Berlin
Andrea Bowers
Capitain Petzel
Karl-Marx-Allee 45
September 19–November 9, 2013
Art and activism don’t always blend well, and at times the combination results in work that features what might at most kindly be described as activist readymades: hours of video footage, piles of pamphlets, or unedited documentation as a nostalgic trip back to the good old days. Yet Andrea Bowers’s debut exhibition at Capitain Petzel, a thrilling ride devoted to ecofeminism, makes a difference in that it has both an outspokenly social and a decidedly aesthetic agenda. It is even—dare I use the F-word?—fun.
Take, for instance, Radical Feminist Pirate Ship Tree Sitting Platform (all works cited, 2013), which is, indeed, an appropriation of a fully equipped tree-sitting platform in the guise of a pirate ship (visitors are invited to climb). Here, Bowers—herself a tree-sitting activist—raises a literal feminist sail, one that features a quote from Mary Daly on it. The work is also a response to a (failed) rescue mission, which Bowers recently participated in, to save an native oak woodland habitat in California. It is not the only piece here that is informed by this particular act of civil disobedience: The hanging sculpture Memorial to Arcadia Woodlands Clear-Cut, resembling a giant string chandelier, is made out of ropes that could be used by tree-sitters, while its pendants are the wood chips that Bowers collected when the forest was cut down.

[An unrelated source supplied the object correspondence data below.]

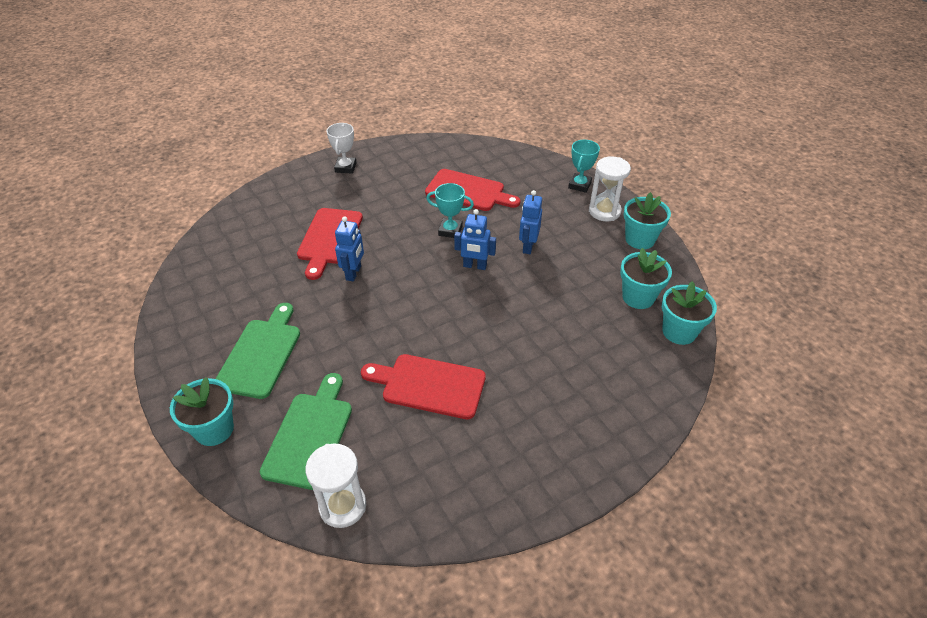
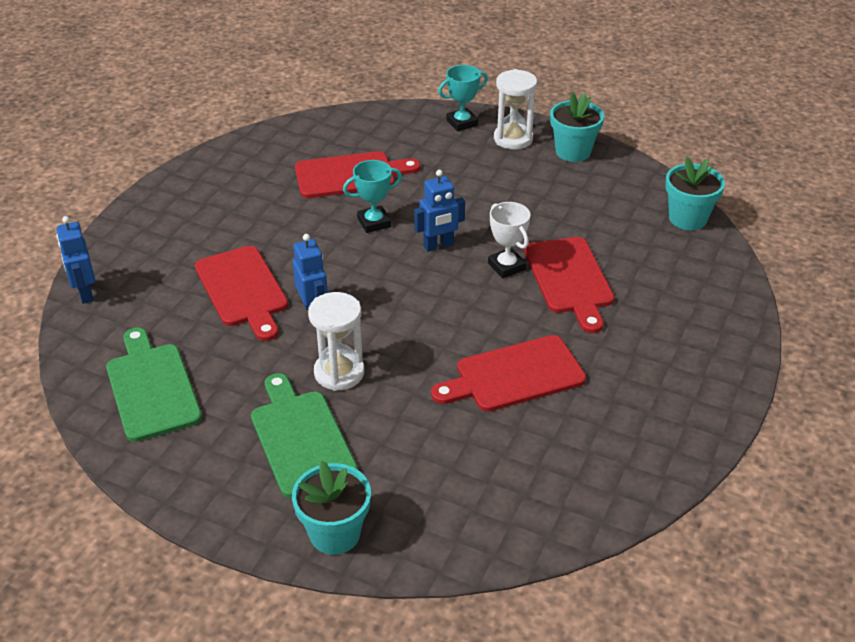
camera: 35 degrees left, 5 degrees down
(310, 435) = (445, 481): green cutting board -> green cutting board (152, 388)
(342, 506) = (548, 520): white hourglass -> white hourglass (339, 373)
(345, 167) = (172, 207): white trophy -> white trophy (506, 266)
(528, 246) = (472, 204): blue robot -> blue robot (85, 293)
(539, 334) = (569, 279): none -> red cutting board
(579, 185) = (462, 123): turquoise trophy -> turquoise trophy turned 75 degrees clockwise
(638, 297) = (624, 205): turquoise flower pot -> none

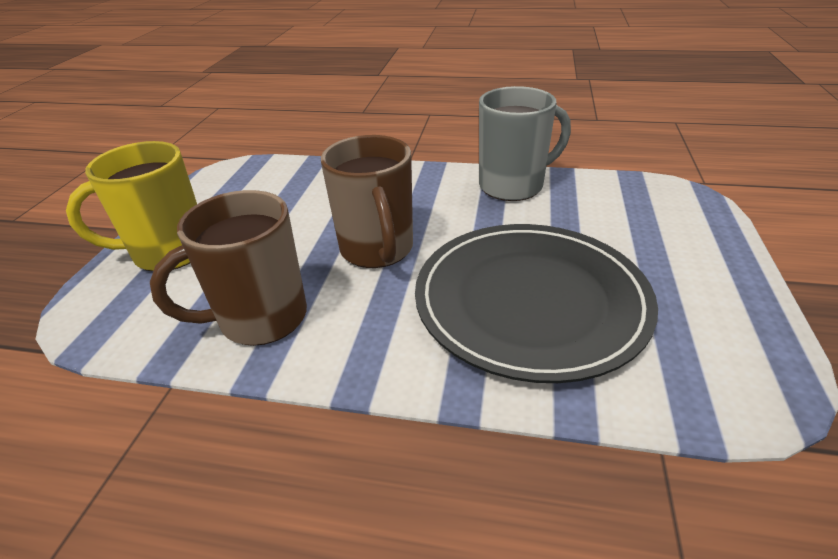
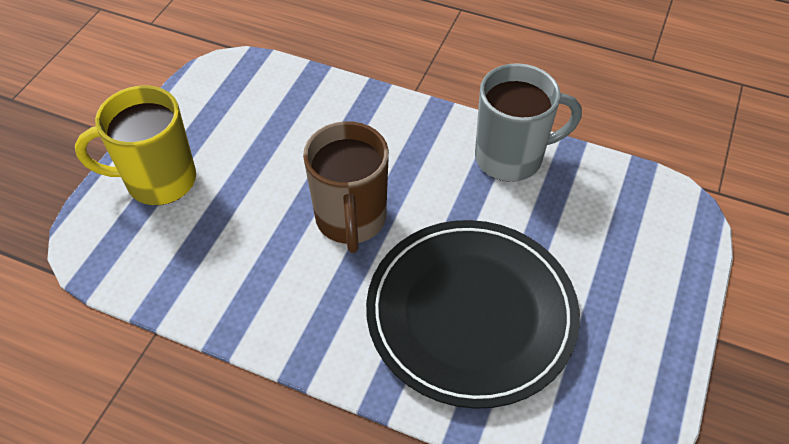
camera: 10 degrees right, 15 degrees up
(260, 319) = (233, 280): brown mug -> none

Mug Shot, a painstakingly accurate rendering of Bowers’s mug shot—taken after she was arrested for tree sitting—is one of the more discreet works in this show and is perhaps its pièce de resistance. It bespeaks a political engagement as well as an engagement with art, namely contemporary portraiture (Think of Warhol’s Thirteen Most Wanted Men, 1964). Mug Shot could surely also be seen in the light of irony, as an activist’s badge of honor. However, it mainly declares Bowers’s effort to reclaim her self-image, imbuing the drawing process with an ancient, almost magical belief in the power of creation.